» **Records contained in a dataset**
● ● ● ● ● ● ●
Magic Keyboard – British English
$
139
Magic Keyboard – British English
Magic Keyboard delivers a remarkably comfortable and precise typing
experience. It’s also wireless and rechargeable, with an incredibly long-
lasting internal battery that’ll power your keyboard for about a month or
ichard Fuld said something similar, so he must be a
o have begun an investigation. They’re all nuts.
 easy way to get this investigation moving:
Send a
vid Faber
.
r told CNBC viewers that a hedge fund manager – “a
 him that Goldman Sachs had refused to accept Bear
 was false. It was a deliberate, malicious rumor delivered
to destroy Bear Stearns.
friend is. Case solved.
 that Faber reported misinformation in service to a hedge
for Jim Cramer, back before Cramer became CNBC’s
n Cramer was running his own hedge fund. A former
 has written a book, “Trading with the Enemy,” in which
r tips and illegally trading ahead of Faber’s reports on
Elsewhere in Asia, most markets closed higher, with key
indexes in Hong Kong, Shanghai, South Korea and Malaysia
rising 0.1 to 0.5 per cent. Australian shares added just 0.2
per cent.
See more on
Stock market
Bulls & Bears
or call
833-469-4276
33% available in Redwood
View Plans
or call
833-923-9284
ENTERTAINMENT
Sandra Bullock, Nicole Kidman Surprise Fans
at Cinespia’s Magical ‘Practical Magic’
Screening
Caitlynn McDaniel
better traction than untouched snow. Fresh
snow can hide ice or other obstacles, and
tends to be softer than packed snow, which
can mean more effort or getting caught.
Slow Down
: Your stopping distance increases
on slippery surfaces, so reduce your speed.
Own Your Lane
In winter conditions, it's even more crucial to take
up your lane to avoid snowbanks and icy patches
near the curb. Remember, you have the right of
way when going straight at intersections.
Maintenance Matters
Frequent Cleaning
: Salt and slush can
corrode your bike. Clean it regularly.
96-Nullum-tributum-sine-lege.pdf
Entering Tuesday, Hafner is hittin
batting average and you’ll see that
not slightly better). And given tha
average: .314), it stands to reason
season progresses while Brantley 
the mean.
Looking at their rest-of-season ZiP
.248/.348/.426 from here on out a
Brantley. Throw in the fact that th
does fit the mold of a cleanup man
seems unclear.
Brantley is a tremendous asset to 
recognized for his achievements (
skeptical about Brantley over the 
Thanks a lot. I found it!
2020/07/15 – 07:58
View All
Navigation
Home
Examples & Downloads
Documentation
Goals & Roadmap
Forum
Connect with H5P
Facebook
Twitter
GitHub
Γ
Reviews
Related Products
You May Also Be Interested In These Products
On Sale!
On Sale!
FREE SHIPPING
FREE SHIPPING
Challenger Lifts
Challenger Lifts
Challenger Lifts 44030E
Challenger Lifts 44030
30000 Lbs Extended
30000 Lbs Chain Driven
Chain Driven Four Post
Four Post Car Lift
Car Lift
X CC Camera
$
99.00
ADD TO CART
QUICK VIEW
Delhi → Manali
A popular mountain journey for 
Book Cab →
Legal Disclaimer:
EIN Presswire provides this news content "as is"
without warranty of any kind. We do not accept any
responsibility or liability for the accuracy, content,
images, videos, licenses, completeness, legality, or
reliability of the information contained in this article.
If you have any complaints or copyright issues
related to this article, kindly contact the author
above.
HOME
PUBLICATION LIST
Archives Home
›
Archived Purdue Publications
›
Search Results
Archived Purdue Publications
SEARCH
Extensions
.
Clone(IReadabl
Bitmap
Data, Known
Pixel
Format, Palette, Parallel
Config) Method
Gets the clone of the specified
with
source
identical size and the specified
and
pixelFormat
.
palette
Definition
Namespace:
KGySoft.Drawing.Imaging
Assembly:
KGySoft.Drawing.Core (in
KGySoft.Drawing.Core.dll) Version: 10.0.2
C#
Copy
● ● ● ● ● ● ●
» **WORK TASK**
Retype the lines from the one containing "Delhi → Manali" to the last line above. Change nothing and include no others.

» **SOLUTION BELOW**
Delhi → Manali
A popular mountain journey for 
Book Cab →
Legal Disclaimer:
EIN Presswire provides this news content "as is"
without warranty of any kind. We do not accept any
responsibility or liability for the accuracy, content,
images, videos, licenses, completeness, legality, or
reliability of the information contained in this article.
If you have any complaints or copyright issues
related to this article, kindly contact the author
above.
HOME
PUBLICATION LIST
Archives Home
›
Archived Purdue Publications
›
Search Results
Archived Purdue Publications
SEARCH
Extensions
.
Clone(IReadabl
Bitmap
Data, Known
Pixel
Format, Palette, Parallel
Config) Method
Gets the clone of the specified
with
source
identical size and the specified
and
pixelFormat
.
palette
Definition
Namespace:
KGySoft.Drawing.Imaging
Assembly:
KGySoft.Drawing.Core (in
KGySoft.Drawing.Core.dll) Version: 10.0.2
C#
Copy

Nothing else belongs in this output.